Atribui-se ao escritor argentino Luiz
Borges a seguinte afirmação: “o futebol é universal porque a estupidez humana é
universal”. Não posso confirmar a veracidade, mas gostei da frase. Talvez, por
isso mesmo, por comportar a estupidez humana, o futebol seja o mais inquietante
e humano dos esportes. De fato, toda bola suja, pelada e descalça de campinho
de quintal carrega uma teoria redondinha do universo. Para Pascal "O
Universo é uma esfera infinita cujo centro está em toda parte e a
circunferência em parte nenhuma.” Lendo a afirmação de Borges pelo avesso,
chega-se a que a estupidez humana é universal e infinita como uma bola de futebol.

--- LINHAS FORNECIDAS ---
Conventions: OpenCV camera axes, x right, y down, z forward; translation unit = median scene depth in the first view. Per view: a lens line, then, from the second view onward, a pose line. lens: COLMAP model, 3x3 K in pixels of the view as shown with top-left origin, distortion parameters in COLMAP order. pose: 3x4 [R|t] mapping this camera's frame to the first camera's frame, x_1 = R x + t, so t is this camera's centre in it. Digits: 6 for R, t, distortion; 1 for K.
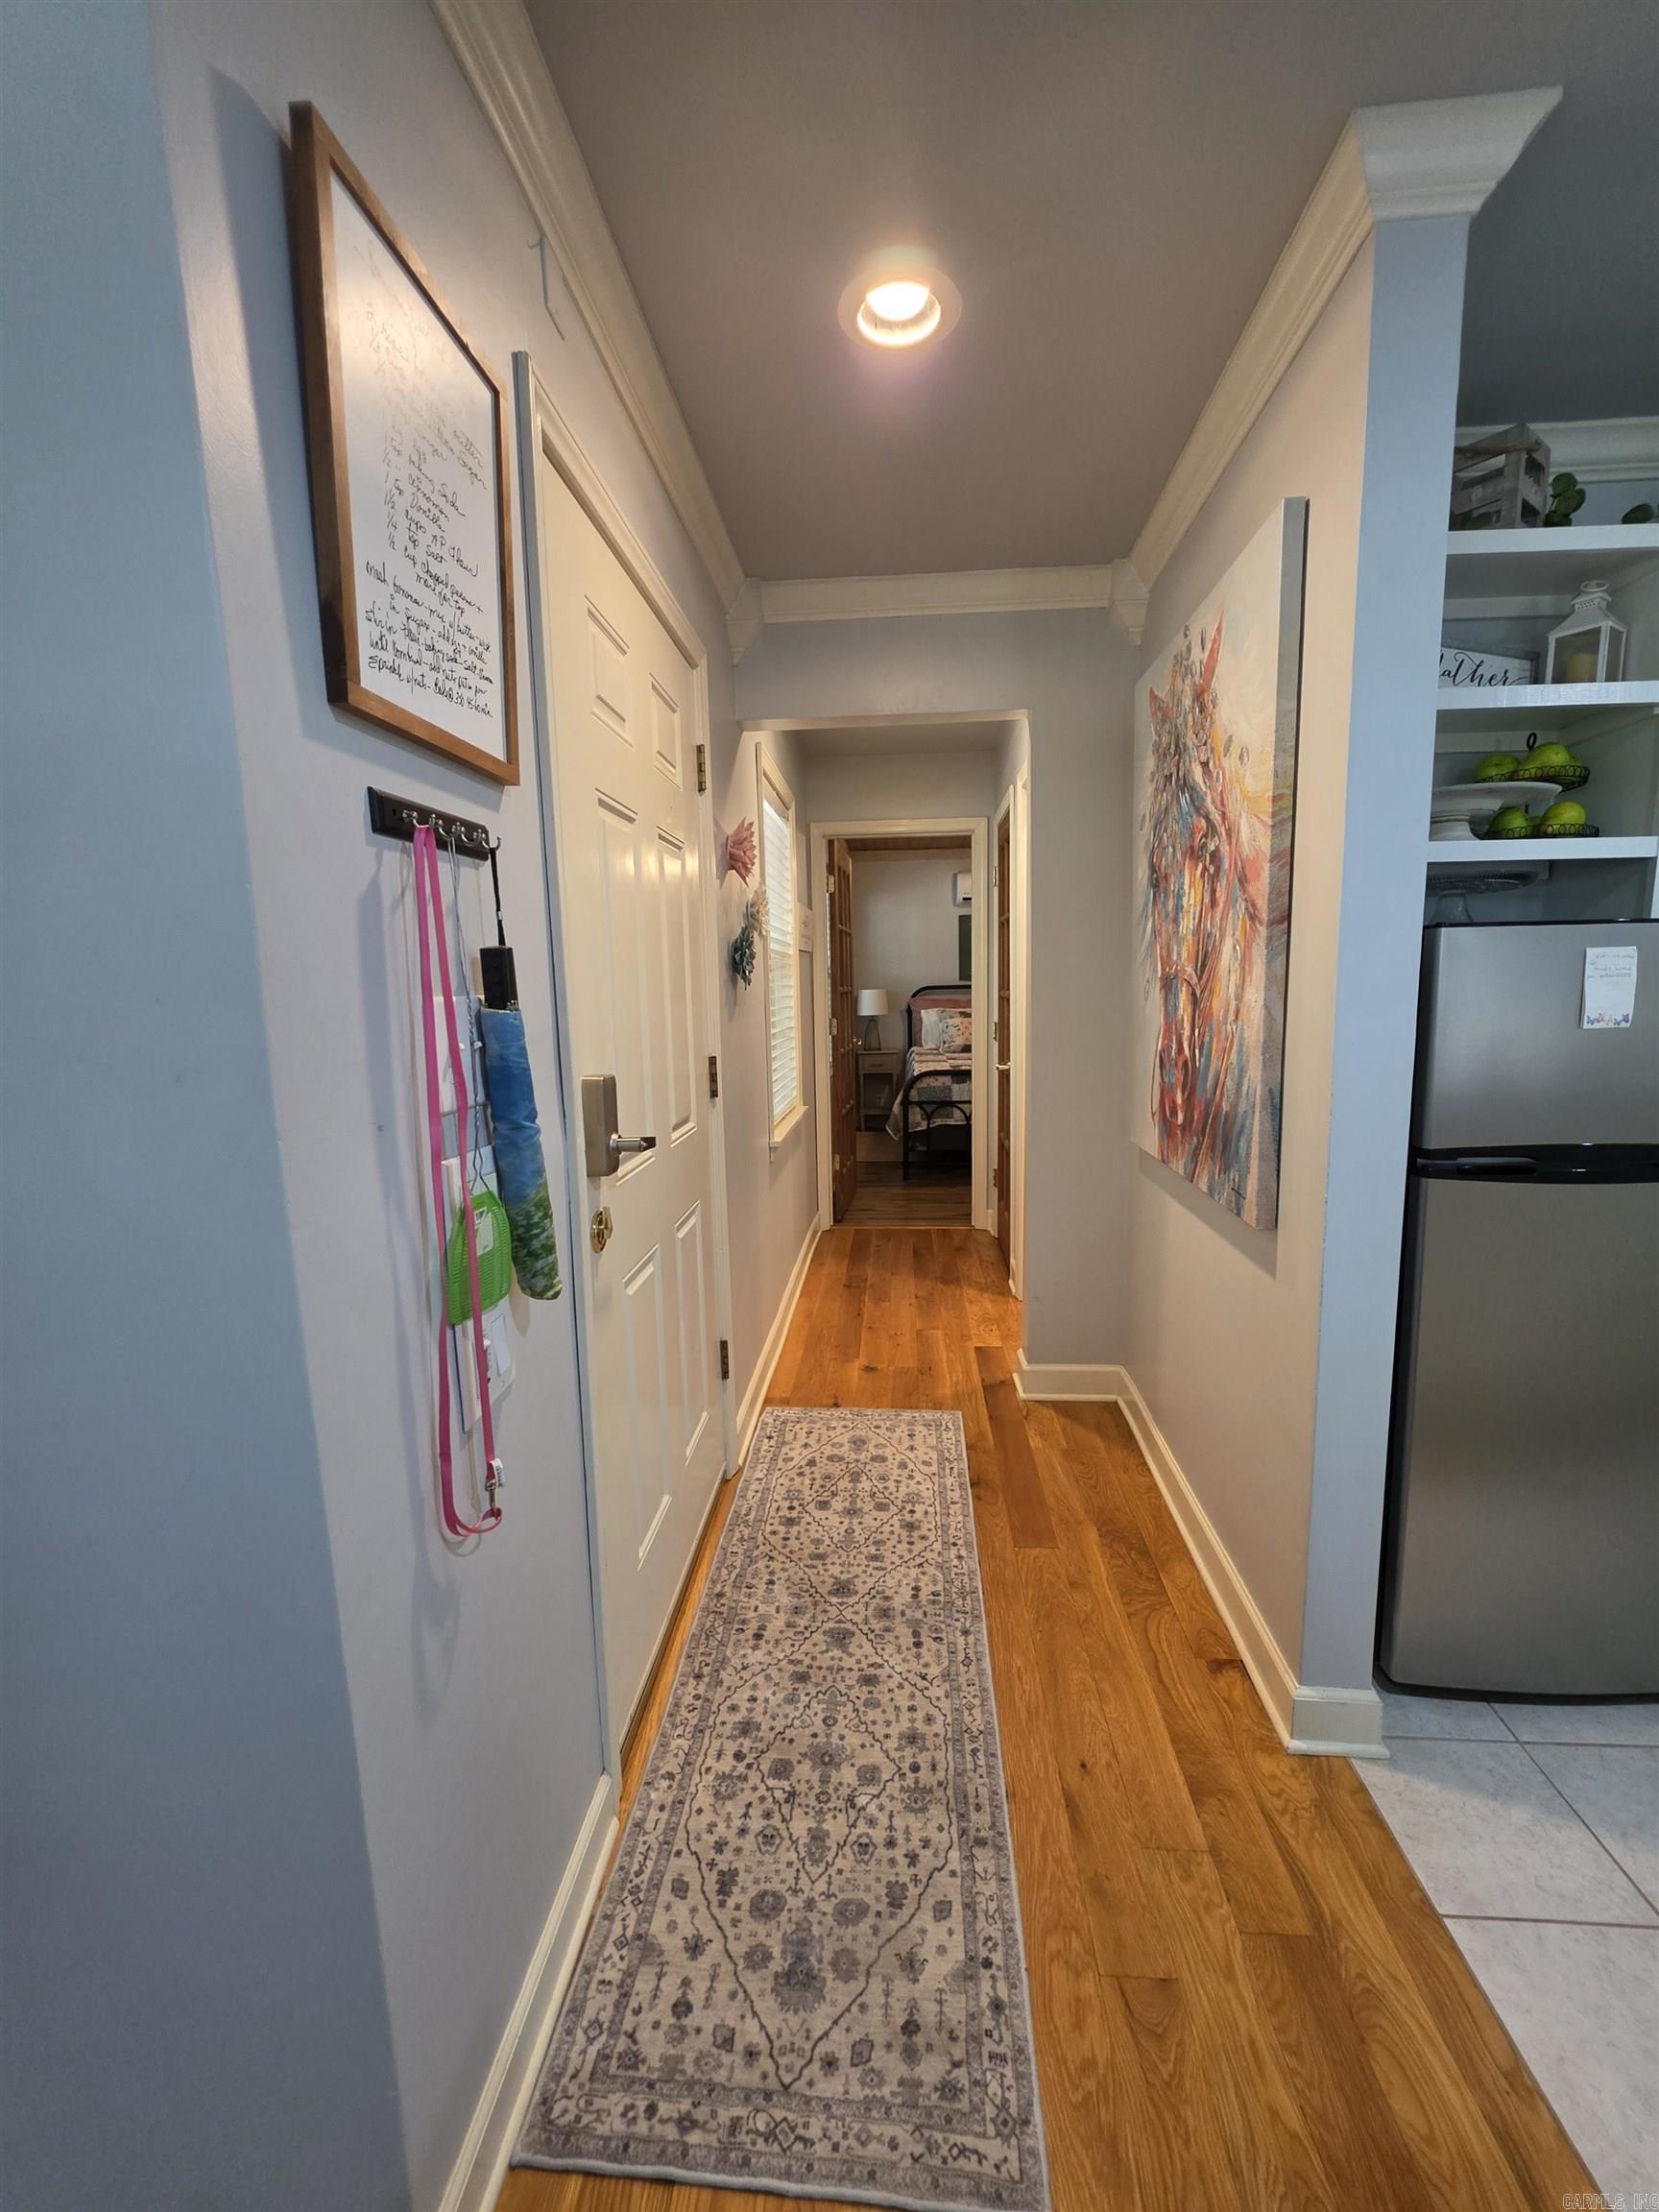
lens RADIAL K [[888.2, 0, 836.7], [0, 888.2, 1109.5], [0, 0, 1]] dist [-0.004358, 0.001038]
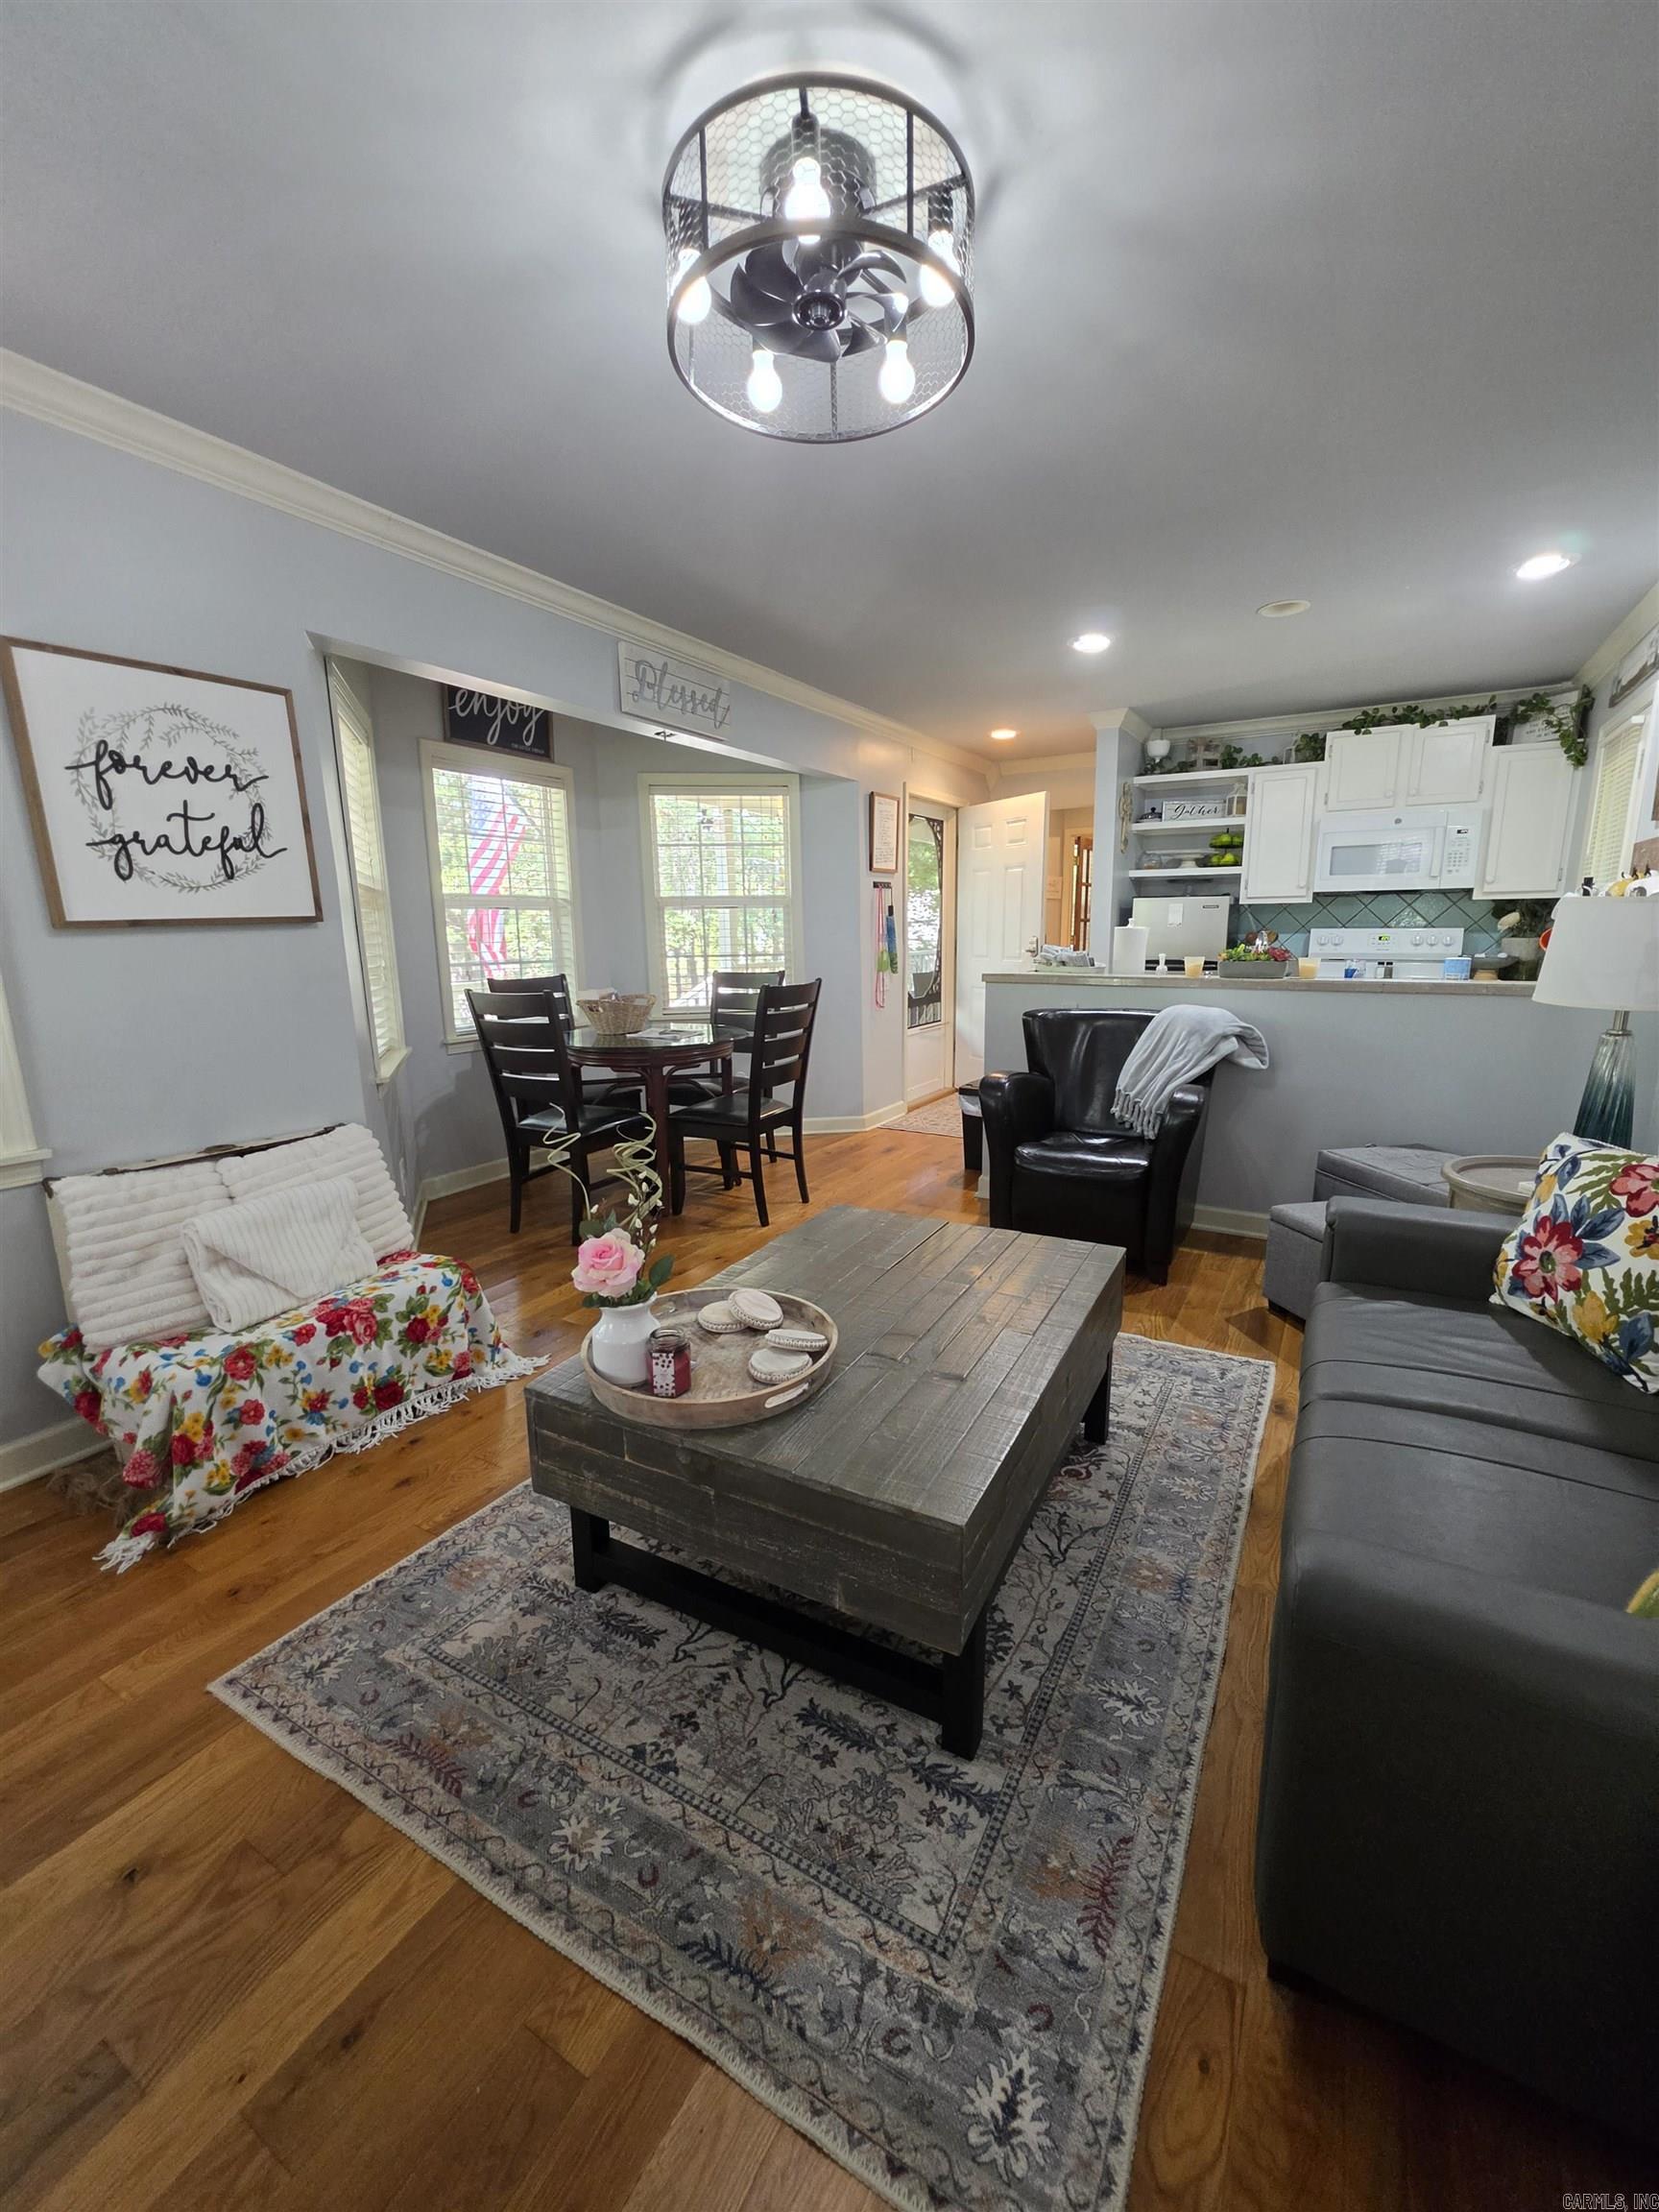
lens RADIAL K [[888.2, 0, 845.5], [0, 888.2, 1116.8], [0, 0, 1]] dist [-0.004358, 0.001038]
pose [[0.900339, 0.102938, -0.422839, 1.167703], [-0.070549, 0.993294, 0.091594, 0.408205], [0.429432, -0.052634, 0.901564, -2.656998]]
---
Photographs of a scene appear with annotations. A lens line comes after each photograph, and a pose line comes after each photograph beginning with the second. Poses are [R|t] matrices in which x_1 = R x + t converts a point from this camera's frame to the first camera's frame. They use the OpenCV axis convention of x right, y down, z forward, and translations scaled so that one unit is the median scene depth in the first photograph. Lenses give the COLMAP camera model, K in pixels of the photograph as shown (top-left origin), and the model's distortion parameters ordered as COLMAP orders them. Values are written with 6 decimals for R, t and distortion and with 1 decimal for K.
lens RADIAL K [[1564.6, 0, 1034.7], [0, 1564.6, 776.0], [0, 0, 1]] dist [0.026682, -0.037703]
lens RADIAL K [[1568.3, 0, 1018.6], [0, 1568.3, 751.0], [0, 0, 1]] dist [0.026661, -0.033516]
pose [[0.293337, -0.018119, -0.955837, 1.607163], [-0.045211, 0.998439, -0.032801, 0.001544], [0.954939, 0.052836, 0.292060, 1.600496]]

--- O QUE FAZER ---
1. Responda às perguntas sobre o texto a respeito do futebol, com base no que ele afirma.
(a) Segundo a frase atribuída a Borges, por que o futebol é universal?
(b) Para Pascal, onde está o centro do Universo?
(c) Na última frase, a estupidez humana é dita universal e infinita como o quê?
2. Resuma em duas frases o texto sobre o futebol.

--- RESPOSTAS DO EXERCÍCIO ---
1.
(a) Porque a estupidez humana é universal.
(b) Em toda parte.
(c) Como uma bola de futebol.

2. O texto cita uma frase atribuída a Borges, segundo a qual o futebol é universal porque a estupidez humana é universal. Sugere que, por comportar essa estupidez, o futebol talvez seja o mais inquietante e humano dos esportes, e, partindo da definição de Pascal do Universo como esfera infinita, conclui que a estupidez humana é universal e infinita como uma bola de futebol.